De jongen groeiden prima en de vierde dag leek het mij tijd worden om te ringen met  ringmaat 2,8 mm. Dat ging goed. De volgende ochtend nog even gecontroleerd, alles was in orde.

Vanaf de vierde dag werden er wat meer pinkies uit het schaaltje water gevoerd. De 12e dag vlogen alle vier de jongen uit.

De man maakte alweer nieuw nest en hij voerde hoofdzakelijk de jongen! De pop deed het wat rustiger aan. Het nest houden de zwartkoppen brandschoon. Je vindt niets terug dat erop wijst dat er vier jonge zwartkoppen in zijn grootgebracht.

Na vier dagen begonnen de jongen wat rond te fladderen.

 

Op 5 juli was het tweede nestje klaar en het wachten was op het eerste eitje.

Dat kwam op 7 juli. Het nestje weer even vastgezet met wat ijzerdraadjes. Het zou dit legsel bij drie eitjes blijven. De man bleef de jongen nog steeds goed voeren. Het was al dagen zeer warm weer. Vanaf ongeveer dag 18/19 kregen de jongen, zowel de poppen als de mannen, een bruin petje. Na de rui zouden de mannen een zwart petje krijgen.

Vanaf het derde eitje werd er vast gebroed. De jongen van het eerste nest waren nu 21 dagen oud en ze werden nog volledig door de man gevoerd.

Op 20 juli kwamen de drie eitjes uit, weer op de 12e dag.  De vier jongen van het eerste legsel hadden we uitgevangen. Deze jongen waren nu precies 30 dagen en dus zelfstandig. Ze kregen een schotel voer met een eetlepel buffalo’s.

Het tweede legsel verliep anders dan het eerste. Twee dagen na het uitkomen vonden we het eerste jong dood op de grond. Na drie dagen het tweede jong en na acht dagen het laatste. De oorzaak? Misschien te warm? We hadden ook het idee dat er minder goed gevoerd werd dan bij het eerste nest. Ongeveer een week na het uitkomen van de jongen vielen de zwartkoppen in de rui en dat was zeker de reden geweest waarom ze de jongen niet meer groot gebracht hadden.
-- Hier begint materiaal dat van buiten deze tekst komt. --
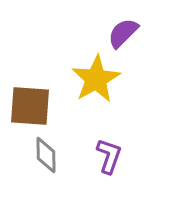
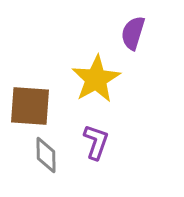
purple semicircle: moved 10 px right; rotated 28 degrees counterclockwise
purple L-shape: moved 13 px left, 14 px up
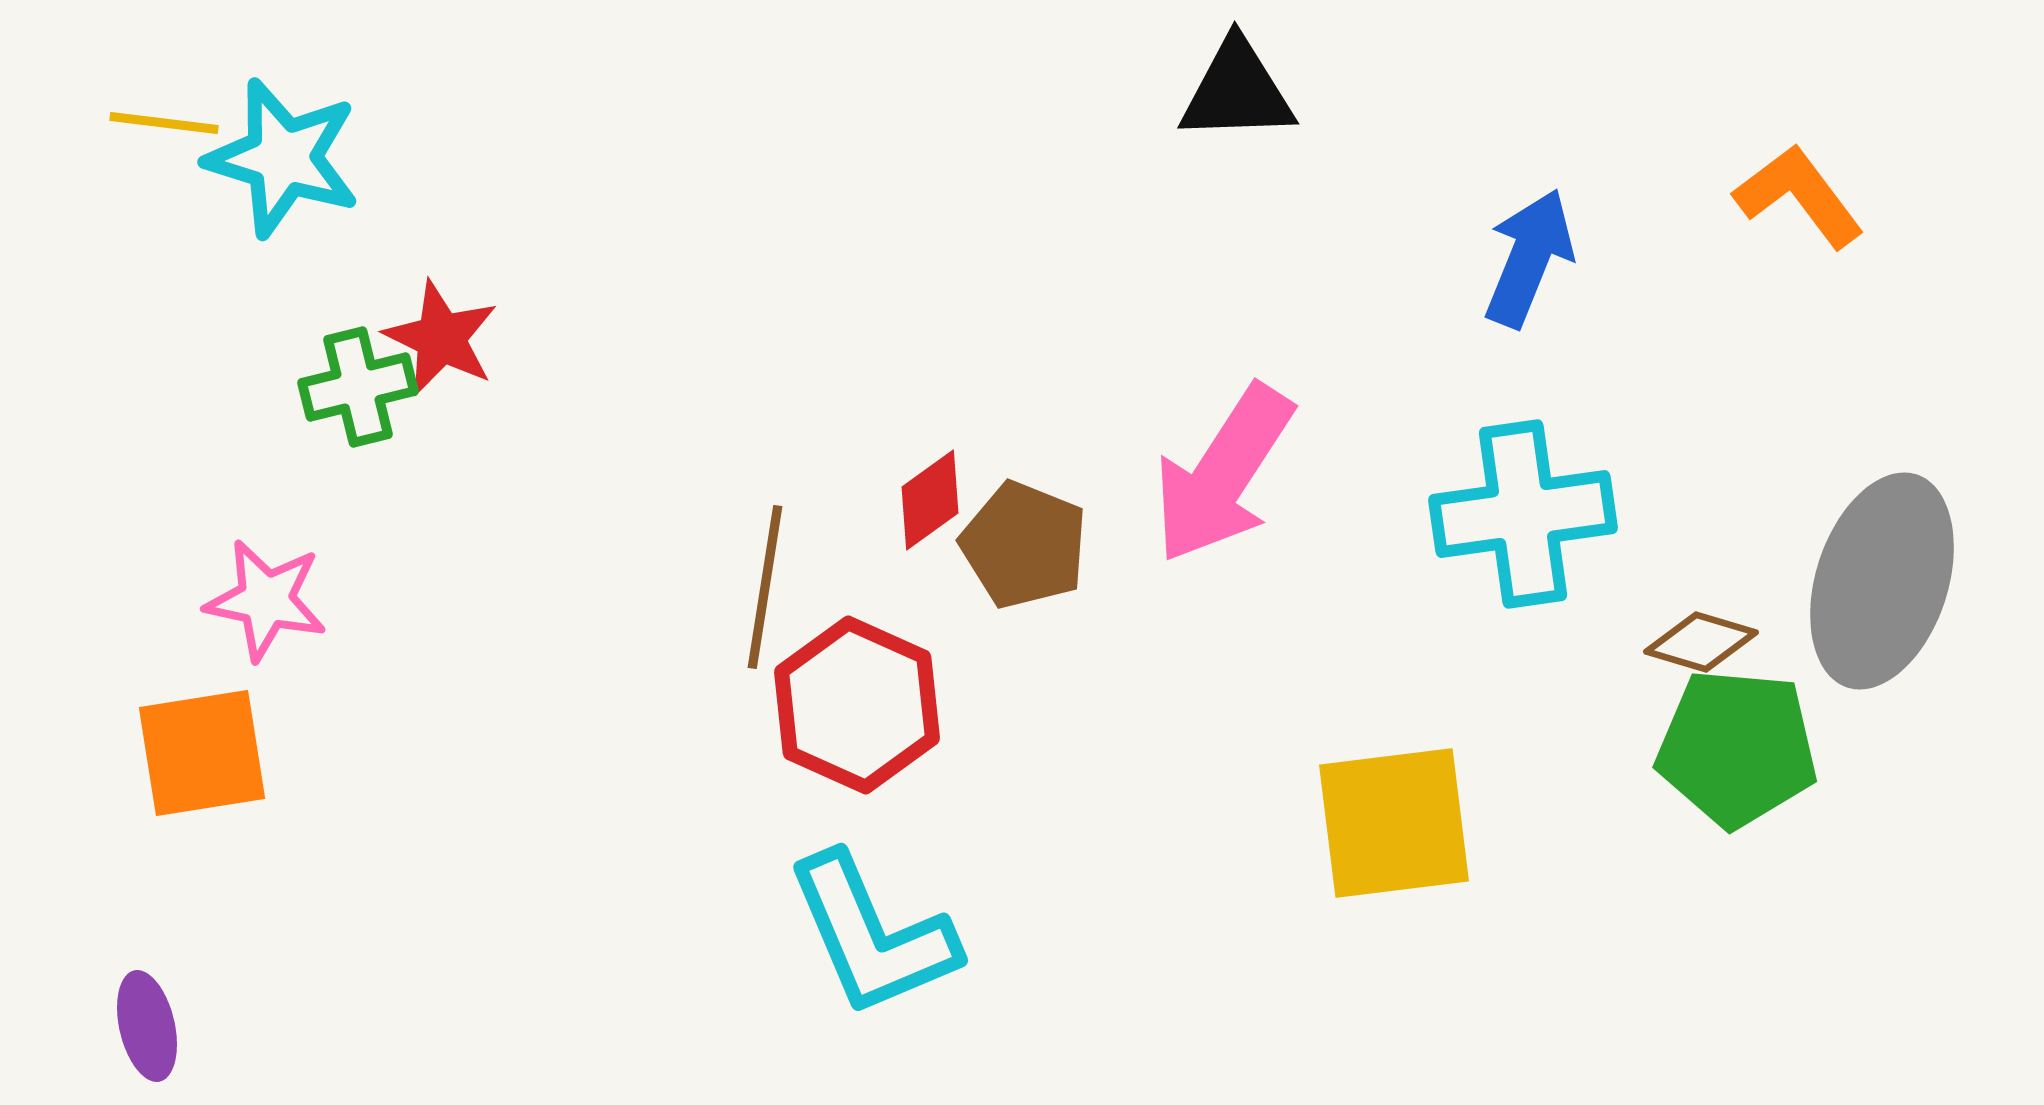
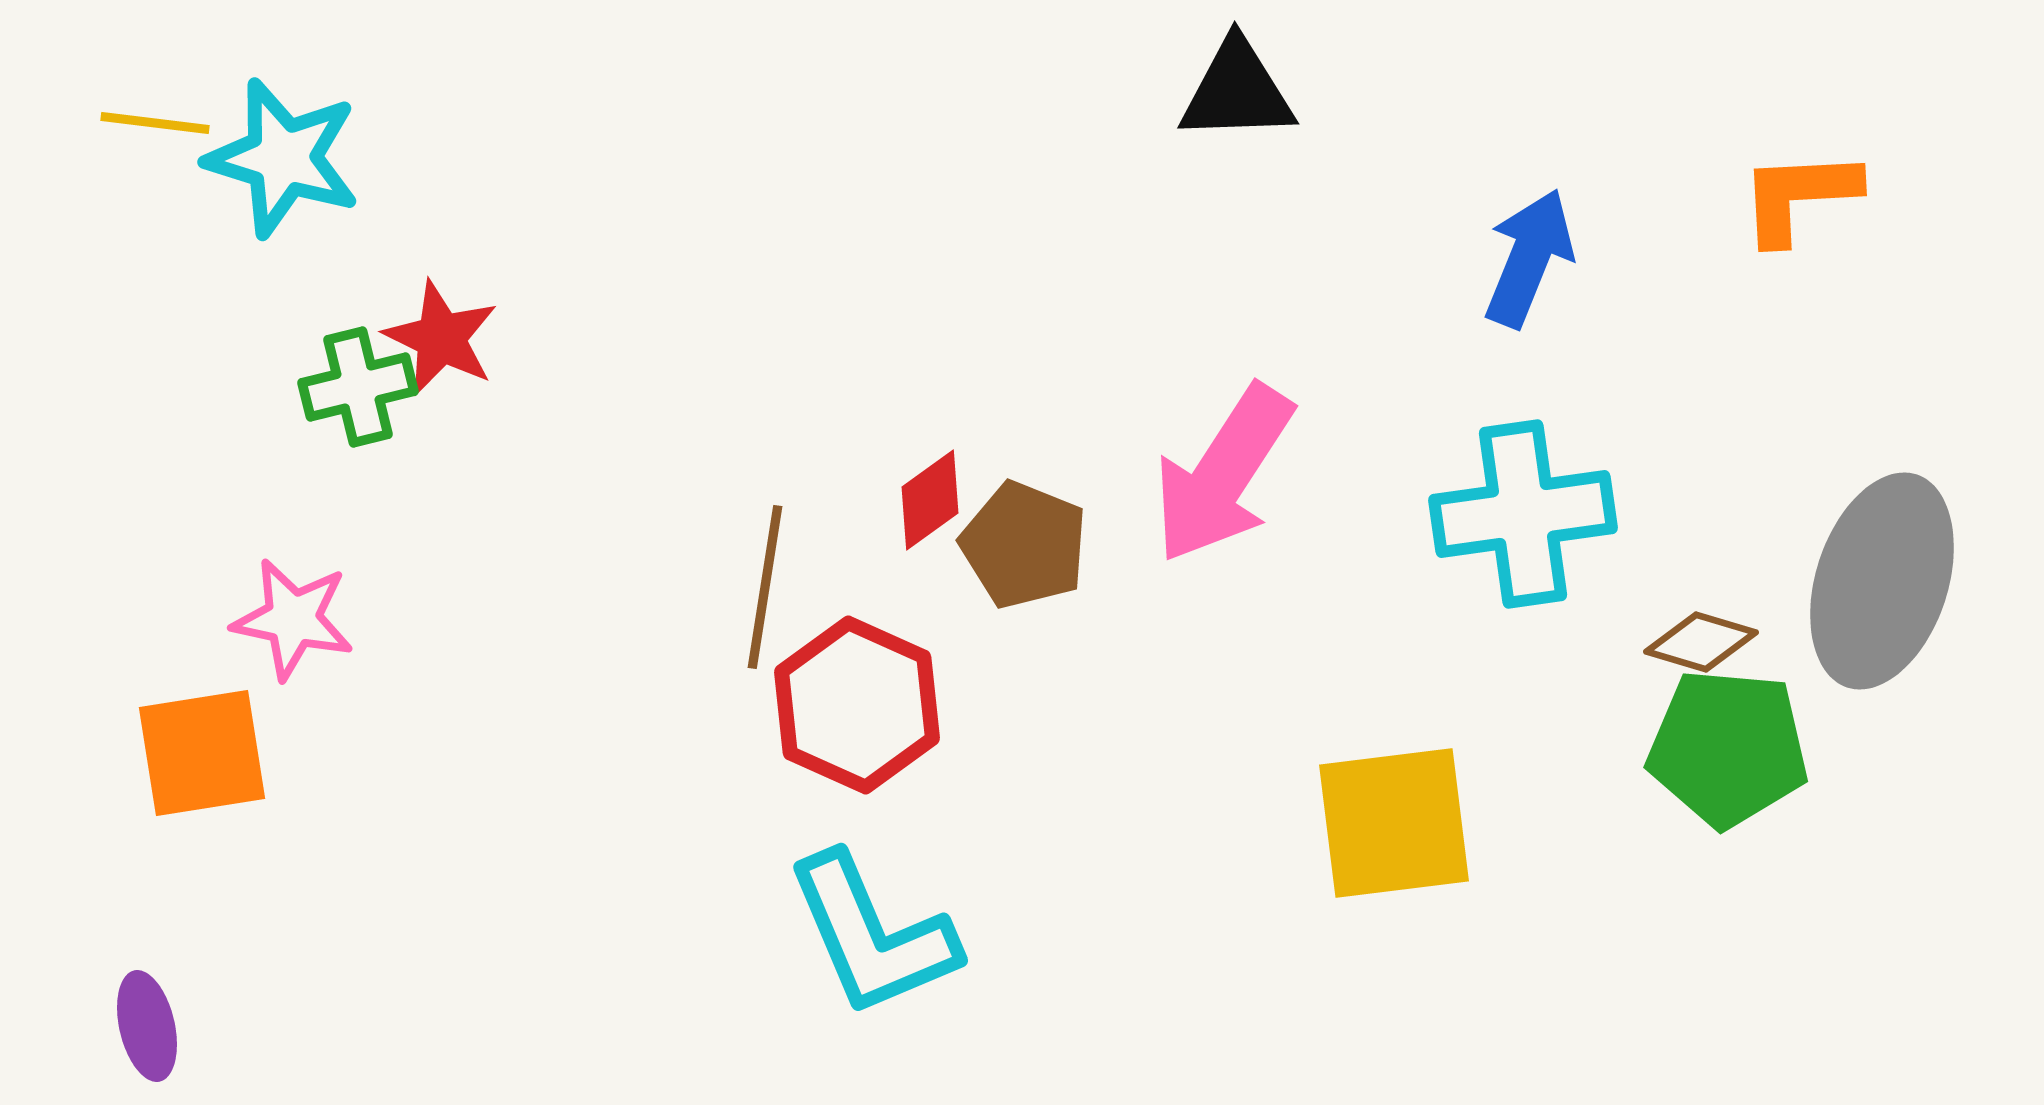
yellow line: moved 9 px left
orange L-shape: rotated 56 degrees counterclockwise
pink star: moved 27 px right, 19 px down
green pentagon: moved 9 px left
De vier jongen van het eerste nest zijn prachtige vogels geworden. Ik ben heel tevreden over het resultaat. Mijn eerste jaar met zwartkoppen: vier jongen op stok en veel genoten van hun zang. Het mooie van onze hobby vind ik dat we het prachtige werk van Gods schepping van zo nabij kunnen meemaken.

 

De zwartkop, een prachtige vogel die enorm mooi fluit. Als de langste dag nadert kun je van 5.00 uur ‘s ochtends totdat het donker wordt, van de schitterende zang genieten. We hopen met de zwartkop zeker nog vaker te kweken!